Exercise aim: Render everything in the data from the line containing "### 十一. Python虚拟机中的函数机制" down to the line containing "在当前2.5中，Python默认的行为是在执行了100条指令后启动线程调度机制。", both included, as a Markdown table with the columns Row and Text. Number each line and leave out the blank ones.

Data to examine:

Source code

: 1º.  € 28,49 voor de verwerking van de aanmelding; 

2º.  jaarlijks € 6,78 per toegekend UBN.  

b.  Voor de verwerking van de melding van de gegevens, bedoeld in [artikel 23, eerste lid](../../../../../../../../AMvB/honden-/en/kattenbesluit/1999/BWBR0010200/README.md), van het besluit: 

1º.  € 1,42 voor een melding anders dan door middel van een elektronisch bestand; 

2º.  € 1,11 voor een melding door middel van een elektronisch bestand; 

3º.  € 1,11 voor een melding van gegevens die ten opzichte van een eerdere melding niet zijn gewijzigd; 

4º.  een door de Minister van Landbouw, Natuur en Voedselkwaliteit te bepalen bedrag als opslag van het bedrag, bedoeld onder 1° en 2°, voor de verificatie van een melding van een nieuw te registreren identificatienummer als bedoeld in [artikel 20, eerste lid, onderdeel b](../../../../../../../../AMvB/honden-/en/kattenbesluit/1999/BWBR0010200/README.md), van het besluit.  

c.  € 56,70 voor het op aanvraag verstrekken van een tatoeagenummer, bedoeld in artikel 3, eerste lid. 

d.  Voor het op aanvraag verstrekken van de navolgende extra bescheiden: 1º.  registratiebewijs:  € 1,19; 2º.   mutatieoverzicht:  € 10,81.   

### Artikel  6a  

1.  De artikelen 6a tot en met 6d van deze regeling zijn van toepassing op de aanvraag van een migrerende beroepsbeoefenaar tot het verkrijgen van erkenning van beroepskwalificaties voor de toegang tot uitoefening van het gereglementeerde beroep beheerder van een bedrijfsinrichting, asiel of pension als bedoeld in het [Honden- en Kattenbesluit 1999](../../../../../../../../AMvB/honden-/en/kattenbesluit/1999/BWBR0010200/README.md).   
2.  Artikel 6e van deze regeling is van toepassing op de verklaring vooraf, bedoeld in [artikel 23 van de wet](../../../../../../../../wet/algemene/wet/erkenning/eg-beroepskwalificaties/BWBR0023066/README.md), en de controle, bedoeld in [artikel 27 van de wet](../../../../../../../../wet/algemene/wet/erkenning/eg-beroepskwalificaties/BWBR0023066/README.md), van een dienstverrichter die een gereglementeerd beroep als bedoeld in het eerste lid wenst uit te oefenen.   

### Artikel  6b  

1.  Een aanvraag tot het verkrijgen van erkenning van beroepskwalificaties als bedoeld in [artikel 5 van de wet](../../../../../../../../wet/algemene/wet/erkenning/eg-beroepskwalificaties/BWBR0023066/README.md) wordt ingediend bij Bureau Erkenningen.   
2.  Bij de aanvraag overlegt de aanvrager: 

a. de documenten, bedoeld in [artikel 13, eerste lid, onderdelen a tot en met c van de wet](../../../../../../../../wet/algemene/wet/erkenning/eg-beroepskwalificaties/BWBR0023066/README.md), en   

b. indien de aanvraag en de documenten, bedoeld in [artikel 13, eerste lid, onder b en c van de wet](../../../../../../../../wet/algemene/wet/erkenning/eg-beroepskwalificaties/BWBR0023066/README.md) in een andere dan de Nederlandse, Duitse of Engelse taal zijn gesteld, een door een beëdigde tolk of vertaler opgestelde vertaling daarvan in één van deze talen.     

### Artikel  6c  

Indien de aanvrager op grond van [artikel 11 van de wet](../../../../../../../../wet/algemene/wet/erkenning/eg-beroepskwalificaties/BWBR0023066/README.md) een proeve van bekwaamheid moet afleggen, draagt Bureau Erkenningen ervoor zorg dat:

* * *

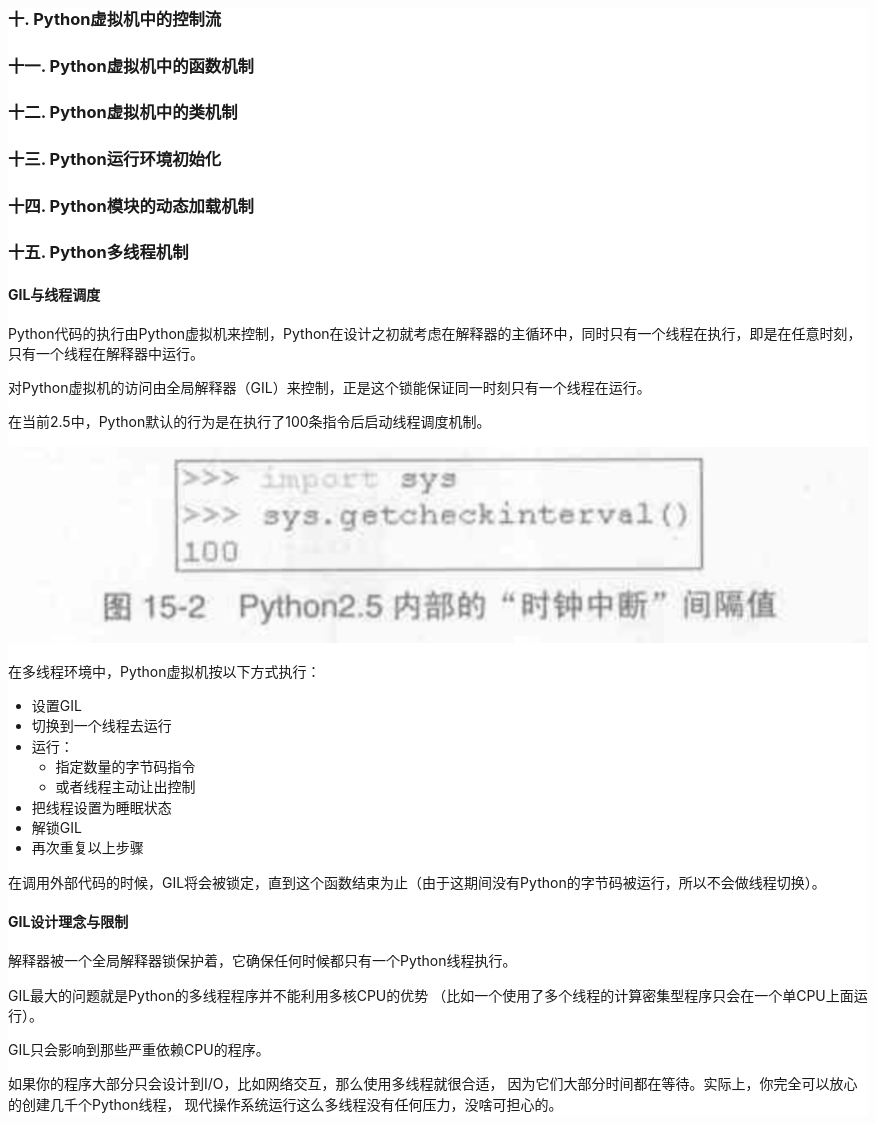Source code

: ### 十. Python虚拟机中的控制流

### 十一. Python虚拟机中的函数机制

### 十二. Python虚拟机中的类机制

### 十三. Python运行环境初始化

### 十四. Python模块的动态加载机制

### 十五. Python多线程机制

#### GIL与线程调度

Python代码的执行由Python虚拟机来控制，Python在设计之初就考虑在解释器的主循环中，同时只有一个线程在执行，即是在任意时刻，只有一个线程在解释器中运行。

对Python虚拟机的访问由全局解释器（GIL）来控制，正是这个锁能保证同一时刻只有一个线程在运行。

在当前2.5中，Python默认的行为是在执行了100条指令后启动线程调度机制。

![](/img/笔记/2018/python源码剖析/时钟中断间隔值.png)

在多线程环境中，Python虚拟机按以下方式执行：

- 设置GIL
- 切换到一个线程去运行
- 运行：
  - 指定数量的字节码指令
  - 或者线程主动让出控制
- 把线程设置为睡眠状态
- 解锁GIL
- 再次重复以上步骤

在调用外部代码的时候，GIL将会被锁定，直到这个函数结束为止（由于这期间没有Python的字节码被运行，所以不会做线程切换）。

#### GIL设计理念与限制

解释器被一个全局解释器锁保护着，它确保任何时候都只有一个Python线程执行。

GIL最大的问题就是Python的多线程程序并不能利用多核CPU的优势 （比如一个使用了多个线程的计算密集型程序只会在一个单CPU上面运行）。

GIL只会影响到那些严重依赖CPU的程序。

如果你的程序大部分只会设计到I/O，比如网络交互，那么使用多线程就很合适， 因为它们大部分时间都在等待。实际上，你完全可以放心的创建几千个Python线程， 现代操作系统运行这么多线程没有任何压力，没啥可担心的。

...

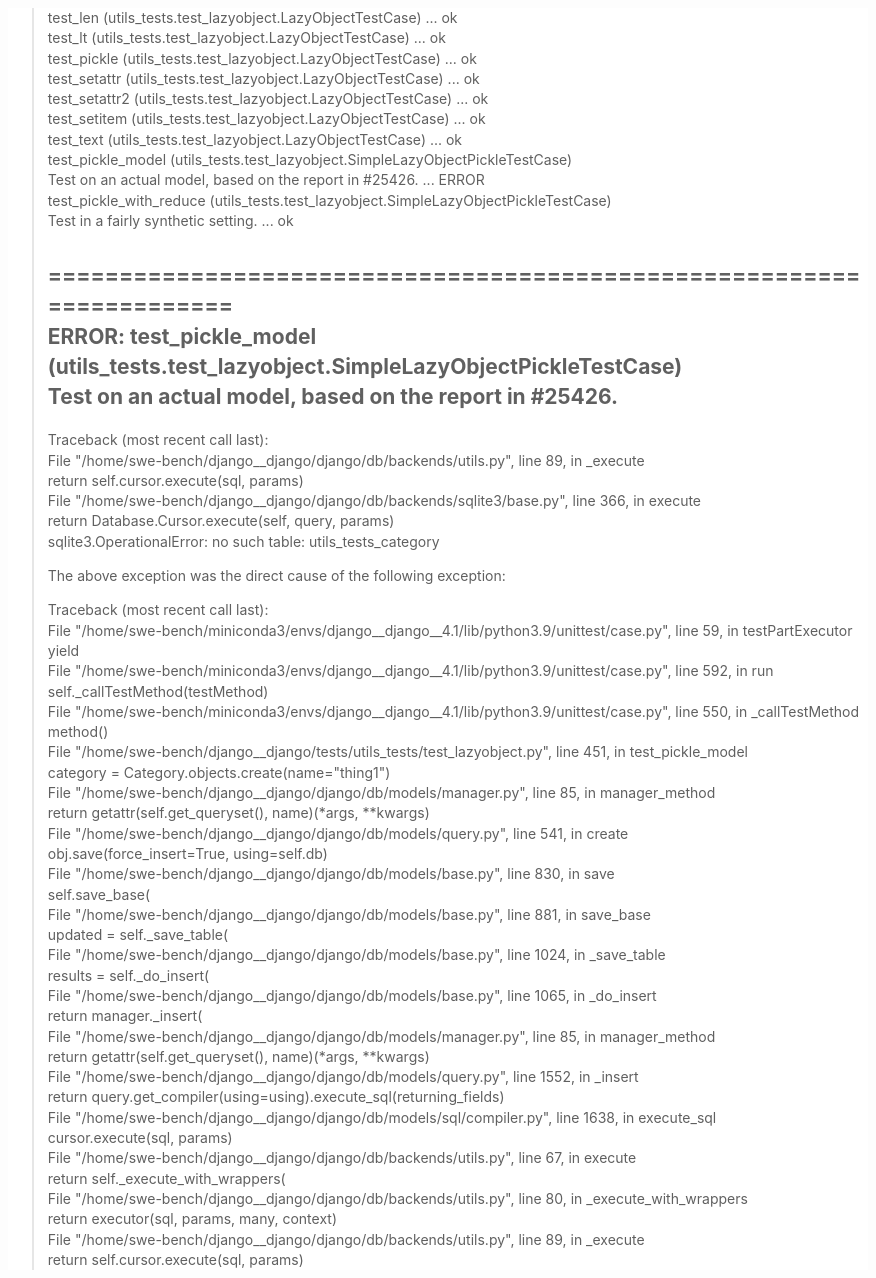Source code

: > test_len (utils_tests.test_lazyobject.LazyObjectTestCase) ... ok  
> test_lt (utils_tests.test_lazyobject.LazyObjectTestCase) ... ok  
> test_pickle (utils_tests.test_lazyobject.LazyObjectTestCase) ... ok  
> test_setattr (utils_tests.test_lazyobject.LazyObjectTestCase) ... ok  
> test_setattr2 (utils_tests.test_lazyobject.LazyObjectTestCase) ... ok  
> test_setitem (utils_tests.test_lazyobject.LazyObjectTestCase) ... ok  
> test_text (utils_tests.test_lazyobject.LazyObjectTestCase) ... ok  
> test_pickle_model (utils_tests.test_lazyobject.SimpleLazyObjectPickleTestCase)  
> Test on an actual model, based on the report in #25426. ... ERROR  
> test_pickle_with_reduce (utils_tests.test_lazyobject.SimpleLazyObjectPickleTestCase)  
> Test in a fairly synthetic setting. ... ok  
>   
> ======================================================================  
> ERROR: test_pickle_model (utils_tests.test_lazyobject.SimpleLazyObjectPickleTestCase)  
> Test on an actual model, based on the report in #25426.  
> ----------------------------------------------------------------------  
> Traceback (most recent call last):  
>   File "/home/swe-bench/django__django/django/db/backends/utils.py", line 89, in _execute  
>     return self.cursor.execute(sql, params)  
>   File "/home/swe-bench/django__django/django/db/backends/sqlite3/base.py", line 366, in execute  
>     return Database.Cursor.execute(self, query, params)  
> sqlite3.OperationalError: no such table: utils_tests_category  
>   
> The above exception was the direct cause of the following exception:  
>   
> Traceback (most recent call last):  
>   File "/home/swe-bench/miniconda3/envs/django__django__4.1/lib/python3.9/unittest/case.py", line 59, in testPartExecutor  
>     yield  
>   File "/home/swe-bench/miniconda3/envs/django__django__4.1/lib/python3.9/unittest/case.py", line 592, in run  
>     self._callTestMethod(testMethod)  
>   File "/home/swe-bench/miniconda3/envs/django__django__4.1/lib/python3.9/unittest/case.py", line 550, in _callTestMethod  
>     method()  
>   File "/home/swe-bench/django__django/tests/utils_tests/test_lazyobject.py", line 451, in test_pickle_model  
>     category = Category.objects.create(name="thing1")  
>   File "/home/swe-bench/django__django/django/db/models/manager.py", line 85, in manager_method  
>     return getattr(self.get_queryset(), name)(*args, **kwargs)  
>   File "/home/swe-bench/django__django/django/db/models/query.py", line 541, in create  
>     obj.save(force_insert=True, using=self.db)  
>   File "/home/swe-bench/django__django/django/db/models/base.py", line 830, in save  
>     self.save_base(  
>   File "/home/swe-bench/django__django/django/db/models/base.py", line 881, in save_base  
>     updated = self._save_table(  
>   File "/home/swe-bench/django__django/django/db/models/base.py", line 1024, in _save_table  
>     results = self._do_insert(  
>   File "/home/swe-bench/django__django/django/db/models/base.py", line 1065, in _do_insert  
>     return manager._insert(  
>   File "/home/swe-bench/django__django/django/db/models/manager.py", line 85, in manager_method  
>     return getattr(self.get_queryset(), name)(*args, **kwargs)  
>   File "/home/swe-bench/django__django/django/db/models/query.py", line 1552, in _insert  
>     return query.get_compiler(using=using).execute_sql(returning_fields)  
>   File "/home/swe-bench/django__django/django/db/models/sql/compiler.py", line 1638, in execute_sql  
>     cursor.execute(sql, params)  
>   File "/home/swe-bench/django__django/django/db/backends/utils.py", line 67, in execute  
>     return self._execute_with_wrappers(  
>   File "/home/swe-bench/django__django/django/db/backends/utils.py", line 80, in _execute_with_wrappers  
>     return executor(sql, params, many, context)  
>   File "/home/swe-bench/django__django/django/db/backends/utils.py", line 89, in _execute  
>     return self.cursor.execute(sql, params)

Answer area:
| Row | Text |
|---|---|
| 1 | ### 十一. Python虚拟机中的函数机制 |
| 2 | ### 十二. Python虚拟机中的类机制 |
| 3 | ### 十三. Python运行环境初始化 |
| 4 | ### 十四. Python模块的动态加载机制 |
| 5 | ### 十五. Python多线程机制 |
| 6 | #### GIL与线程调度 |
| 7 | Python代码的执行由Python虚拟机来控制，Python在设计之初就考虑在解释器的主循环中，同时只有一个线程在执行，即是在任意时刻，只有一个线程在解释器中运行。 |
| 8 | 对Python虚拟机的访问由全局解释器（GIL）来控制，正是这个锁能保证同一时刻只有一个线程在运行。 |
| 9 | 在当前2.5中，Python默认的行为是在执行了100条指令后启动线程调度机制。 |